**EXERCISE DETAILS:**
Please copy every record below exactly, but leave the pictures out.

**MATERIALS PROVIDED:**
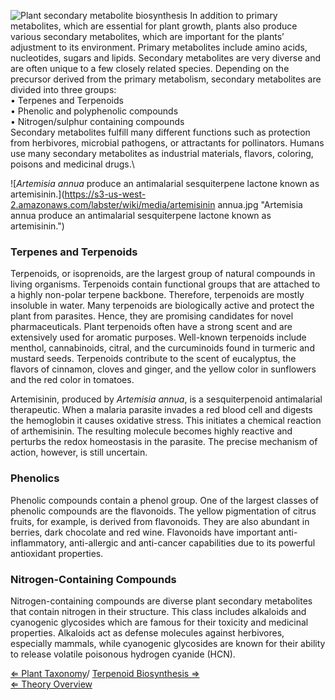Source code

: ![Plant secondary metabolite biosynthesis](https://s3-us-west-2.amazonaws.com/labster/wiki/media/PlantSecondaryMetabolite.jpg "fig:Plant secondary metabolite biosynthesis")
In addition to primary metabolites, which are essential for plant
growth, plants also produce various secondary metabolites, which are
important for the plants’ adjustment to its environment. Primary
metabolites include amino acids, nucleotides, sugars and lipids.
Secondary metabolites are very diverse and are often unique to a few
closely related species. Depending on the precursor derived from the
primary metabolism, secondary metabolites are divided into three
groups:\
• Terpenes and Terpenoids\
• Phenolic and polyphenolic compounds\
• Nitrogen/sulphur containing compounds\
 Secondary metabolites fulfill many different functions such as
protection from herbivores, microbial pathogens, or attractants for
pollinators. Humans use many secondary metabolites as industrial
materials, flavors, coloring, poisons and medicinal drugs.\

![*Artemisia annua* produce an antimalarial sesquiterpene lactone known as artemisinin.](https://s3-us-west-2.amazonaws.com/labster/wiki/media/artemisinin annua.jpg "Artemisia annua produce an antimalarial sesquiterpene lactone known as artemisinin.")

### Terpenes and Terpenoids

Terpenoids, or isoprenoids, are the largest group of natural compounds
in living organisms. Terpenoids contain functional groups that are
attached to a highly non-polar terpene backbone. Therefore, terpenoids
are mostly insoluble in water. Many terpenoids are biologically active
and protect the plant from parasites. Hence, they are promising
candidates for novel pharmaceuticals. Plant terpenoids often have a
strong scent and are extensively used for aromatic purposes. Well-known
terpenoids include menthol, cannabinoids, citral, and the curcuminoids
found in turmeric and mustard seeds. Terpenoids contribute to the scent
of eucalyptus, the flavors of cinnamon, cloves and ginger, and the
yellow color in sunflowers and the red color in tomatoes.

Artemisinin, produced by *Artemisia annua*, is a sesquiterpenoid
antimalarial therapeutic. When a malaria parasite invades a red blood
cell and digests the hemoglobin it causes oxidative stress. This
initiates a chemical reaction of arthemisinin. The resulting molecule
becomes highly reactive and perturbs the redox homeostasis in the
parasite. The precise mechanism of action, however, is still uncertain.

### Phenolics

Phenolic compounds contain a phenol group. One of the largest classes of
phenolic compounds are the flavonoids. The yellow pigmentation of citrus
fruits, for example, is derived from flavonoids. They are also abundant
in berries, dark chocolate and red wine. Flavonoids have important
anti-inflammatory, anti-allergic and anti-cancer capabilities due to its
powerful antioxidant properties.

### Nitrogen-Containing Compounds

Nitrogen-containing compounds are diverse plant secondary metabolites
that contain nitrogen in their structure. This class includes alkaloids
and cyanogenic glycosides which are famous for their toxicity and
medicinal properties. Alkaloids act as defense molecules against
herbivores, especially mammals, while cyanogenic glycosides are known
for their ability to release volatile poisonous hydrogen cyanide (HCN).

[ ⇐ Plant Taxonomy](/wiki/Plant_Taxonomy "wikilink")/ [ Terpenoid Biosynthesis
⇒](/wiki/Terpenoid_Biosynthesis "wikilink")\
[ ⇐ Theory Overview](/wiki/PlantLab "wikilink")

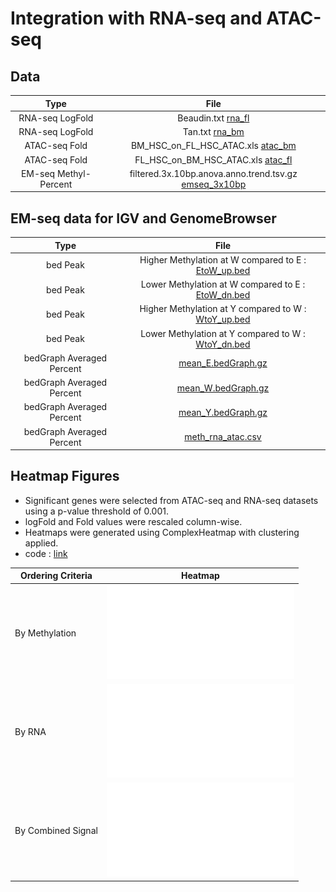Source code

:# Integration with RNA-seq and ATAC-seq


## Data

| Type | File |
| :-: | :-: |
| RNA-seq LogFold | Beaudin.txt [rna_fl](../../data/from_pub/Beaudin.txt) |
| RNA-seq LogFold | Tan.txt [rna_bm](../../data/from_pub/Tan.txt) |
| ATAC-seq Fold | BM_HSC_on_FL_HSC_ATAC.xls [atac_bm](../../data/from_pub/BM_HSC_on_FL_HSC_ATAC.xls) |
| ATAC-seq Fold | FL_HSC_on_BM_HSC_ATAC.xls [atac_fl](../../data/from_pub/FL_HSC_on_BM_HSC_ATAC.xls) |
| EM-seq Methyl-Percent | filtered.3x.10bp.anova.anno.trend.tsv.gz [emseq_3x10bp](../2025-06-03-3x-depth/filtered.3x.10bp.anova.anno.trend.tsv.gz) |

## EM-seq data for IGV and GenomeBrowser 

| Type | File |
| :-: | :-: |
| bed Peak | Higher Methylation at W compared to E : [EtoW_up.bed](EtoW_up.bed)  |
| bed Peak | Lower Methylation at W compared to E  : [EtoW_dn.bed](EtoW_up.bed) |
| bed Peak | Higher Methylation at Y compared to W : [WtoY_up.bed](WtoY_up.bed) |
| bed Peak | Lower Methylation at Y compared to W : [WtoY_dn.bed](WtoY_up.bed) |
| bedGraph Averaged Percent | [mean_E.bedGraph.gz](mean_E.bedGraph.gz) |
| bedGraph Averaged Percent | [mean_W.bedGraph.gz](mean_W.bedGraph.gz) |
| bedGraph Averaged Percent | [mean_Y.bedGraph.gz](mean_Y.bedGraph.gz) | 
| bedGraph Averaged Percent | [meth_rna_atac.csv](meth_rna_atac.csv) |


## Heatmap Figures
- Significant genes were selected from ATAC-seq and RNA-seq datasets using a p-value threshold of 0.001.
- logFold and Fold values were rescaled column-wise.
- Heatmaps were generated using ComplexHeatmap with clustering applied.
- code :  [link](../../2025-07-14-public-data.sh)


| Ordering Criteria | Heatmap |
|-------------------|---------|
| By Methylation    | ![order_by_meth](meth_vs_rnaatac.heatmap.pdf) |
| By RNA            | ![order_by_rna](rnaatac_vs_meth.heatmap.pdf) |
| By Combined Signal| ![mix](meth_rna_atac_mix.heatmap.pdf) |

**RESPONSE TO THE TASK:**
Source code

: ![Plant secondary metabolite biosynthesis](https://s3-us-west-2.amazonaws.com/labster/wiki/media/PlantSecondaryMetabolite.jpg "fig:Plant secondary metabolite biosynthesis")
In addition to primary metabolites, which are essential for plant
growth, plants also produce various secondary metabolites, which are
important for the plants’ adjustment to its environment. Primary
metabolites include amino acids, nucleotides, sugars and lipids.
Secondary metabolites are very diverse and are often unique to a few
closely related species. Depending on the precursor derived from the
primary metabolism, secondary metabolites are divided into three
groups:\
• Terpenes and Terpenoids\
• Phenolic and polyphenolic compounds\
• Nitrogen/sulphur containing compounds\
 Secondary metabolites fulfill many different functions such as
protection from herbivores, microbial pathogens, or attractants for
pollinators. Humans use many secondary metabolites as industrial
materials, flavors, coloring, poisons and medicinal drugs.\

![*Artemisia annua* produce an antimalarial sesquiterpene lactone known as artemisinin.](https://s3-us-west-2.amazonaws.com/labster/wiki/media/artemisinin annua.jpg "Artemisia annua produce an antimalarial sesquiterpene lactone known as artemisinin.")

### Terpenes and Terpenoids

Terpenoids, or isoprenoids, are the largest group of natural compounds
in living organisms. Terpenoids contain functional groups that are
attached to a highly non-polar terpene backbone. Therefore, terpenoids
are mostly insoluble in water. Many terpenoids are biologically active
and protect the plant from parasites. Hence, they are promising
candidates for novel pharmaceuticals. Plant terpenoids often have a
strong scent and are extensively used for aromatic purposes. Well-known
terpenoids include menthol, cannabinoids, citral, and the curcuminoids
found in turmeric and mustard seeds. Terpenoids contribute to the scent
of eucalyptus, the flavors of cinnamon, cloves and ginger, and the
yellow color in sunflowers and the red color in tomatoes.

Artemisinin, produced by *Artemisia annua*, is a sesquiterpenoid
antimalarial therapeutic. When a malaria parasite invades a red blood
cell and digests the hemoglobin it causes oxidative stress. This
initiates a chemical reaction of arthemisinin. The resulting molecule
becomes highly reactive and perturbs the redox homeostasis in the
parasite. The precise mechanism of action, however, is still uncertain.

### Phenolics

Phenolic compounds contain a phenol group. One of the largest classes of
phenolic compounds are the flavonoids. The yellow pigmentation of citrus
fruits, for example, is derived from flavonoids. They are also abundant
in berries, dark chocolate and red wine. Flavonoids have important
anti-inflammatory, anti-allergic and anti-cancer capabilities due to its
powerful antioxidant properties.

### Nitrogen-Containing Compounds

Nitrogen-containing compounds are diverse plant secondary metabolites
that contain nitrogen in their structure. This class includes alkaloids
and cyanogenic glycosides which are famous for their toxicity and
medicinal properties. Alkaloids act as defense molecules against
herbivores, especially mammals, while cyanogenic glycosides are known
for their ability to release volatile poisonous hydrogen cyanide (HCN).

[ ⇐ Plant Taxonomy](/wiki/Plant_Taxonomy "wikilink")/ [ Terpenoid Biosynthesis
⇒](/wiki/Terpenoid_Biosynthesis "wikilink")\
[ ⇐ Theory Overview](/wiki/PlantLab "wikilink")

Source code

:# Integration with RNA-seq and ATAC-seq


## Data

| Type | File |
| :-: | :-: |
| RNA-seq LogFold | Beaudin.txt [rna_fl](../../data/from_pub/Beaudin.txt) |
| RNA-seq LogFold | Tan.txt [rna_bm](../../data/from_pub/Tan.txt) |
| ATAC-seq Fold | BM_HSC_on_FL_HSC_ATAC.xls [atac_bm](../../data/from_pub/BM_HSC_on_FL_HSC_ATAC.xls) |
| ATAC-seq Fold | FL_HSC_on_BM_HSC_ATAC.xls [atac_fl](../../data/from_pub/FL_HSC_on_BM_HSC_ATAC.xls) |
| EM-seq Methyl-Percent | filtered.3x.10bp.anova.anno.trend.tsv.gz [emseq_3x10bp](../2025-06-03-3x-depth/filtered.3x.10bp.anova.anno.trend.tsv.gz) |

## EM-seq data for IGV and GenomeBrowser 

| Type | File |
| :-: | :-: |
| bed Peak | Higher Methylation at W compared to E : [EtoW_up.bed](EtoW_up.bed)  |
| bed Peak | Lower Methylation at W compared to E  : [EtoW_dn.bed](EtoW_up.bed) |
| bed Peak | Higher Methylation at Y compared to W : [WtoY_up.bed](WtoY_up.bed) |
| bed Peak | Lower Methylation at Y compared to W : [WtoY_dn.bed](WtoY_up.bed) |
| bedGraph Averaged Percent | [mean_E.bedGraph.gz](mean_E.bedGraph.gz) |
| bedGraph Averaged Percent | [mean_W.bedGraph.gz](mean_W.bedGraph.gz) |
| bedGraph Averaged Percent | [mean_Y.bedGraph.gz](mean_Y.bedGraph.gz) | 
| bedGraph Averaged Percent | [meth_rna_atac.csv](meth_rna_atac.csv) |


## Heatmap Figures
- Significant genes were selected from ATAC-seq and RNA-seq datasets using a p-value threshold of 0.001.
- logFold and Fold values were rescaled column-wise.
- Heatmaps were generated using ComplexHeatmap with clustering applied.
- code :  [link](../../2025-07-14-public-data.sh)


| Ordering Criteria | Heatmap |
|-------------------|---------|
| By Methylation    | ![order_by_meth](meth_vs_rnaatac.heatmap.pdf) |
| By RNA            | ![order_by_rna](rnaatac_vs_meth.heatmap.pdf) |
| By Combined Signal| ![mix](meth_rna_atac_mix.heatmap.pdf) |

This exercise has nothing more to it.